La película bien podría dividirse en dos partes. La primera, en la que se presenta al personaje, a su mundo y a su manera de relacionarse con los otros en función de sus peculiar personalidad y sus arraigados valores (que hoy le traen problemas por todos lados, también con los militantes) permite ilusionarse con una película mejor de la que finalmente ROMAN J. ISRAEL, ESQ. termina siendo. Da la impresión que Gilroy, en su decisión de llevar al máximo el entuerto ético en el que el hombre se mete y querer decir algo importante sobre la Justicia, empieza a forzar la narración y a llevarla por las narices de una manera que no resulta ni coherente ni creíble.

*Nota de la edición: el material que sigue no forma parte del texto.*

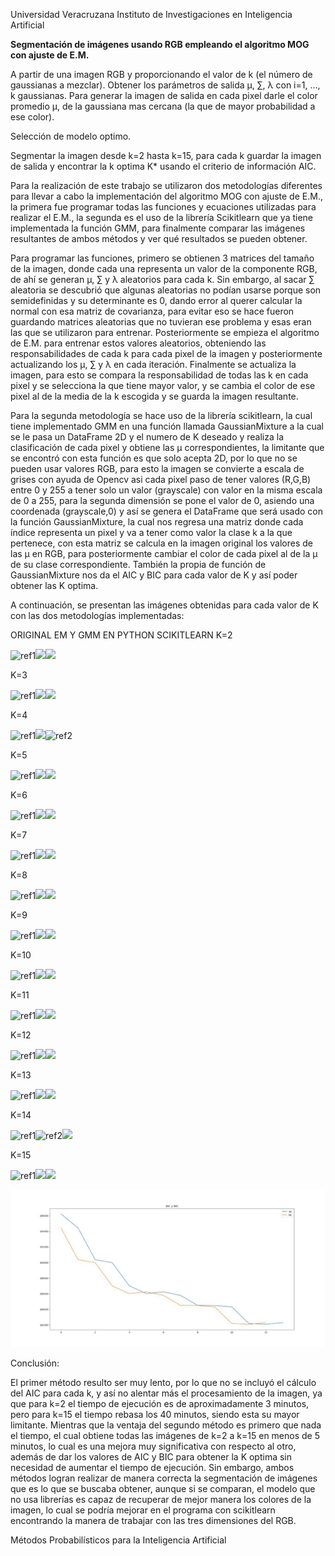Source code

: Universidad Veracruzana  Instituto de Investigaciones en Inteligencia Artificial 

**Segmentación de imágenes usando RGB empleando el algoritmo MOG con ajuste de E.M.** 

A partir de una imagen RGB y proporcionando el valor de k (el número de gaussianas a mezclar). Obtener los parámetros de salida µ, ∑, λ con i=1, …, k gaussianas. Para generar la imagen de salida en cada pixel darle el color promedio µ, de la gaussiana mas cercana (la que de mayor probabilidad a ese color).  

Selección de modelo optimo.  

Segmentar la imagen desde k=2 hasta k=15, para cada k guardar la imagen de salida y encontrar la k optima K\* usando el criterio de información AIC. 

Para la realización de este trabajo se utilizaron dos metodologías diferentes para llevar a cabo la implementación del algoritmo MOG con ajuste de E.M., la primera fue programar todas las funciones y ecuaciones utilizadas para realizar el E.M., la segunda es el uso de la librería Scikitlearn que ya tiene implementada la función GMM, para finalmente comparar las imágenes resultantes de ambos métodos y ver qué resultados se pueden obtener. 

Para programar las funciones, primero se obtienen 3 matrices del tamaño de la imagen, donde cada una representa un valor de la componente RGB, de ahí se generan µ, ∑ y λ aleatorios para cada k. Sin embargo, al sacar ∑ aleatoria se descubrió que algunas aleatorias no podían usarse porque son semidefinidas y su determinante es 0, dando error al querer calcular la normal con esa matriz de covarianza, para evitar eso se hace fueron guardando  matrices  aleatorias  que  no  tuvieran  ese  problema  y  esas  eran  las  que  se utilizaron para entrenar. Posteriormente se empieza el algoritmo de E.M. para entrenar estos valores aleatorios, obteniendo las responsabilidades de cada k para cada pixel de la imagen y posteriormente actualizando los µ, ∑ y λ en cada iteración. Finalmente se actualiza la  imagen,  para  esto  se  compara  la  responsabilidad de  todas  las  k  en cada  pixel  y  se selecciona la que tiene mayor valor, y se cambia el color de ese pixel al de la media de la k escogida y se guarda la imagen resultante.  

Para la segunda metodología se hace uso de la librería scikitlearn, la cual tiene implementado  GMM  en  una  función  llamada  GaussianMixture  a  la  cual  se  le pasa un DataFrame 2D y el numero de K deseado y realiza la clasificación de cada pixel y obtiene las µ correspondientes, la limitante que se encontró con esta función es que solo acepta 2D, por lo que no se pueden usar valores RGB, para esto la imagen se convierte a escala de grises con ayuda de Opencv asi cada pixel paso de tener valores (R,G,B) entre 0 y 255 a tener solo un valor (grayscale) con valor en la misma escala de 0 a 255, para la segunda dimensión se pone el valor de 0, asiendo una coordenada (grayscale,0) y así se genera el DataFrame que será usado con la función GaussianMixture, la cual nos regresa una matriz donde cada índice representa un pixel y va a tener como valor la clase k a la que pertenece, con esta matriz se calcula en la imagen original los valores de las µ en RGB, para posteriormente cambiar el color de cada pixel al de la µ de su clase correspondiente. También la propia de función de GaussianMixture nos da el AIC y BIC para cada valor de K y así poder obtener las K optima.  

A continuación, se presentan las imágenes obtenidas para cada valor de K con las dos metodologías implementadas: 

ORIGINAL                           EM Y GMM EN PYTHON                    SCIKITLEARN K=2 

![ref1]![](Aspose.Words.89bbbe91-1965-4de8-a36b-e5d0840bb1cd.002.png)![](Aspose.Words.89bbbe91-1965-4de8-a36b-e5d0840bb1cd.003.png)

K=3 

![ref1]![](Aspose.Words.89bbbe91-1965-4de8-a36b-e5d0840bb1cd.004.png)![](Aspose.Words.89bbbe91-1965-4de8-a36b-e5d0840bb1cd.005.png)

K=4 

![ref1]![](Aspose.Words.89bbbe91-1965-4de8-a36b-e5d0840bb1cd.006.png)![ref2]

K=5 

![ref1]![](Aspose.Words.89bbbe91-1965-4de8-a36b-e5d0840bb1cd.008.png)![](Aspose.Words.89bbbe91-1965-4de8-a36b-e5d0840bb1cd.009.png)

K=6 

![ref1]![](Aspose.Words.89bbbe91-1965-4de8-a36b-e5d0840bb1cd.010.png)![](Aspose.Words.89bbbe91-1965-4de8-a36b-e5d0840bb1cd.011.png)

K=7 

![ref1]![](Aspose.Words.89bbbe91-1965-4de8-a36b-e5d0840bb1cd.012.png)![](Aspose.Words.89bbbe91-1965-4de8-a36b-e5d0840bb1cd.013.png)

K=8 

![ref1]![](Aspose.Words.89bbbe91-1965-4de8-a36b-e5d0840bb1cd.014.png)![](Aspose.Words.89bbbe91-1965-4de8-a36b-e5d0840bb1cd.015.png)

K=9 

![ref1]![](Aspose.Words.89bbbe91-1965-4de8-a36b-e5d0840bb1cd.016.png)![](Aspose.Words.89bbbe91-1965-4de8-a36b-e5d0840bb1cd.017.png)

K=10 

![ref1]![](Aspose.Words.89bbbe91-1965-4de8-a36b-e5d0840bb1cd.018.png)![](Aspose.Words.89bbbe91-1965-4de8-a36b-e5d0840bb1cd.019.png)

K=11 

![ref1]![](Aspose.Words.89bbbe91-1965-4de8-a36b-e5d0840bb1cd.020.png)![](Aspose.Words.89bbbe91-1965-4de8-a36b-e5d0840bb1cd.021.png)

K=12 

![ref1]![](Aspose.Words.89bbbe91-1965-4de8-a36b-e5d0840bb1cd.022.png)![](Aspose.Words.89bbbe91-1965-4de8-a36b-e5d0840bb1cd.023.png)

K=13 

![ref1]![](Aspose.Words.89bbbe91-1965-4de8-a36b-e5d0840bb1cd.024.png)![](Aspose.Words.89bbbe91-1965-4de8-a36b-e5d0840bb1cd.025.png)

K=14 

![ref1]![ref2]![](Aspose.Words.89bbbe91-1965-4de8-a36b-e5d0840bb1cd.026.png)

K=15 

![ref1]![](Aspose.Words.89bbbe91-1965-4de8-a36b-e5d0840bb1cd.027.png)![](Aspose.Words.89bbbe91-1965-4de8-a36b-e5d0840bb1cd.028.png)

![](Aspose.Words.89bbbe91-1965-4de8-a36b-e5d0840bb1cd.029.jpeg)

Conclusión:  

El primer método resulto ser muy lento, por lo que no se incluyó el cálculo del AIC para cada k, y así no alentar más el procesamiento de la imagen, ya que para k=2 el tiempo de ejecución es de aproximadamente 3 minutos, pero para k=15 el tiempo rebasa los 40 minutos, siendo esta su mayor limitante. Mientras que la ventaja del segundo método es primero que nada el tiempo, el cual obtiene todas las imágenes de k=2 a k=15 en menos de 5 minutos, lo cual es una mejora muy significativa con respecto al otro, además de dar los valores de AIC y BIC para obtener la K optima sin necesidad de aumentar el tiempo de ejecución.  Sin  embargo,  ambos  métodos  logran  realizar  de  manera  correcta  la segmentación de imágenes que es lo que se buscaba obtener, aunque si se comparan, el modelo que no usa librerías es capaz de recuperar de mejor manera los colores de la imagen, lo cual se podría mejorar en el programa con scikitlearn encontrando la manera de trabajar con las tres dimensiones del RGB. 


Métodos Probabilísticos para la Inteligencia Artificial 

[ref1]: Aspose.Words.89bbbe91-1965-4de8-a36b-e5d0840bb1cd.001.png
[ref2]: Aspose.Words.89bbbe91-1965-4de8-a36b-e5d0840bb1cd.007.png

De un momento a otro –y a partir de esa decisión– es como si Israel pasara a ser otro personaje. Se entiende que lo que le sucedió y lo que hizo pueda haber alterado su mirada sobre el mundo y su relación con él, pero el cambio es tan radical que resulta absurdo, casi involuntariamente cómico. Y una vez traspasada esa frontera todo lo que viene después resulta difícil hasta de creer. En cierto sentido, parece tratarse de un gran personaje en busca de una historia que lo contenga. Y el problema del guión de Gilroy es que quiere imponerle conflictos al tipo y hacerlo tomar decisiones como si fuera una marioneta que le sirve para hablar de ciertos temas. Después de cierto punto, casi nada es orgánico en el film.

Y es una lástima porque Washington hace un papel realmente distinto a los que acostumbra. Si bien es una actuación llena de esos tics y peculiaridades que admiran los votantes al Oscar –fue nominado por este rol–, hay mucho de verdad en ese sujeto que parece vivir en una burbuja detenida en 1975. Farrell, que parece ser el prototipo del abogado de sonrisa falsa y elegantes modales (un poco como Howard, el rubio de BETTER CALL SAUL), también deja entrever a un personaje más complejo de lo que parece. Y hasta Carmen Ejogo, en el pequeño pero relevante rol de la encargada de la ONG, aporta lo suyo para crear un trío protagónico que de entrada intriga y promete. Pero Gilroy tiene otras ideas de lo que quiere hacer con ellos y son mucho menos interesantes de lo que él parece creer.